Бесспорно, в изображении рулеточной игры Достоевский-художник прежде всего шел от своего личного драматического опыта игрока, в течение десяти лет, с 1862 по 1871 год, пережившего целый ряд приступов игорного азарта. Но он также был цепко внимателен к нечастым публикациям в периодических изданиях, посвященным темам игры, – будь то стенографические протоколы судебного заседания по делу о содержании тайного игорного притона в Петербурге или записки русского путешественника, описывающего нравы европейских казино. Рисуя в своих произведениях сцены рулеточной игры, Достоевский творчески использовал и подобные материалы, переплавляя их в «тигле» своей писательской лаборатории. Расширяя захват материала, ставя задачу подробнее познакомить читателя с историческим контекстом эпохи, а одновременно также и дать возможность войти в творческую лабораторию создателя «Игрока» и «Подростка» (где сцены игры на рулетке в тайном игорном доме Зерщикова составляют весьма колоритные страницы), мы включили в сборник «Записки игрока» Федора Дершау, с которыми Достоевский, судя по всему, познакомился еще до своей первой поездки в Европу, а также воспоминания Анатолия Кони о «деле Колемина», материалы процесса над которым, публиковавшиеся в столичных газетах, были использованы писателем при изображении рулетки Зерщикова.

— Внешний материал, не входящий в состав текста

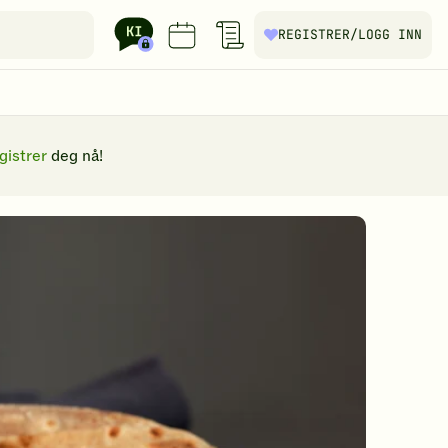
REGISTRER
/LOGG INN
gistrer
deg nå!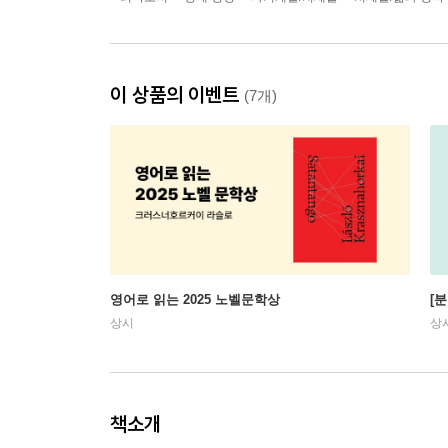
이 상품의 이벤트
(7개)
영어로 읽는 2025 노벨문학상
[
상시
상
책소개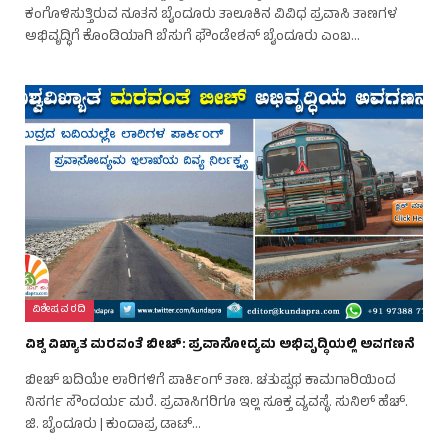
ಕಂಗೊಳಿಸುತ್ತಿರುವ ನೂತನ ಬೈಂದೂರು ತಾಲೂಕಿನ ವಿವಿಧ ಪ್ರವಾಸಿ ತಾಣಗಳ
ಅಭಿವೃದ್ಧಿಗೆ ಕೊಂಡಿಯಾಗಿ ಬೆಸುಗೆ ಫೌಂಡೇಶನ್ ಬೈಂದೂರು ಎಂಬ…
ವಿಶೇಷ ವರದಿ
ವಿಶ್ವ ವಿಖ್ಯಾತ ಮರವಂತೆ ಬೀಚ್: ಪ್ರವಾಸೋದ್ಯಮ ಅಭಿವೃದ್ಧಿಯಲ್ಲಿ ಅವಗಣನೆ
ಬೀಚ್ ಬದಿಯೇ ಲಾರಿಗಳಿಗೆ ಪಾರ್ಕಿಂಗ್ ತಾಣ. ಚತುಷ್ಪಥ ಕಾಮಗಾರಿಯಿಂದ
ನಿಸರ್ಗ ಸೌಂದರ್ಯ ಮರೆ. ಪ್ರವಾಸಿಗರಿಗೂ ಇಲ್ಲ ಸೂಕ್ತ ವ್ಯವಸ್ಥೆ. ಸುನಿಲ್ ಹೆಚ್.
ಜಿ. ಬೈಂದೂರು | ಕುಂದಾಪ್ರ ಡಾಟ್…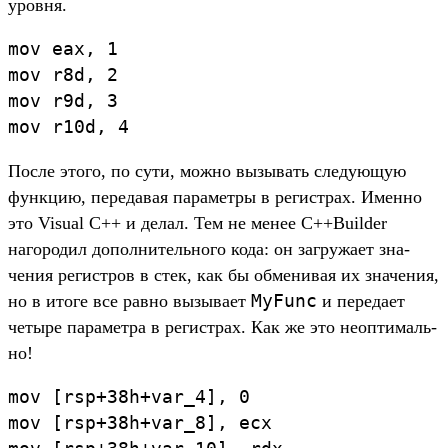
уров­ня.
mov
eax
,
1
mov
r8d
,
2
mov
r9d
,
3
mov
r10d
,
4
Пос­ле это­го, по сути, мож­но вызывать сле­дующую
фун­кцию, переда­вая парамет­ры в регис­трах. Имен­но
это Visual C++ и делал. Тем не менее C++Builder
нагоро­дил допол­нитель­ного кода: он заг­ружа­ет зна­
чения регис­тров в стек, как бы обме­нивая их зна­чения,
MyFunc
но в ито­ге все рав­но вызыва­ет
и переда­ет
четыре парамет­ра в регис­трах. Как же это неоп­тималь­
но!
mov
[
rsp
+
38h
+
var_4
]
,
0
mov
[
rsp
+
38h
+
var_8
]
,
ecx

Особый раздел сборника составляют художественно-биографические изображения Достоевского-игрока. Это фрагменты из беллетристических произведений Леонида Гроссмана «Рулетенбург» (1932) и Леонида Цыпкина «Лето в Бадене» (1981). Ученые анализируют факты, стремятся, сохраняя им верность, по крупицам воссоздать картину жизни и творчества великого человека. Инструмент беллетристов – творческий вымысел. Они часто пренебрегают фактологией, так как их цель – изобразить не столько то, что реально было в действительности, сколько то, что – могло и должно было быть в соответствии с логикой характера изображаемого ими исторического лица. Искать в их произведениях документальной точности было бы ошибкой. Но целостный образ Достоевского – в нашем случае Достоевского-игрока – претендует по замыслу писателей на художественную достоверность, которая амбициозно стремится быть более верной действительности, чем сконструированная из фактических «осколков» истина ученых. В этой извечной конкуренции науки и искусства на поприще постижения загадки человека ученые и писатели, в конечном счете, устремлены к достижению одной общей цели. Знакомясь с произведениями Леонида Гроссмана и Леонида Цыпкина, читатель получает возможность сравнить две художественные гипотезы, которые, в чем-то совпадая, в чем-то расходясь, предлагают свои оригинальные интерпретации проблемы Достоевского-игрока.
Материалы, собранные под одной обложкой в настоящем сборнике, были опубликованы в разных изданиях и при разных обстоятельствах на протяжении последних 140 лет. Они впервые сведены в единую картину, выстроены в единой логике. Составители выражают надежду, что возможность целостного рассмотрения этих материалов приблизит нас к постижению – хотя бы с одной стороны – такого незаурядного явления культурной истории человечества, как Достоевский. Достоевский-игрок и художник игры.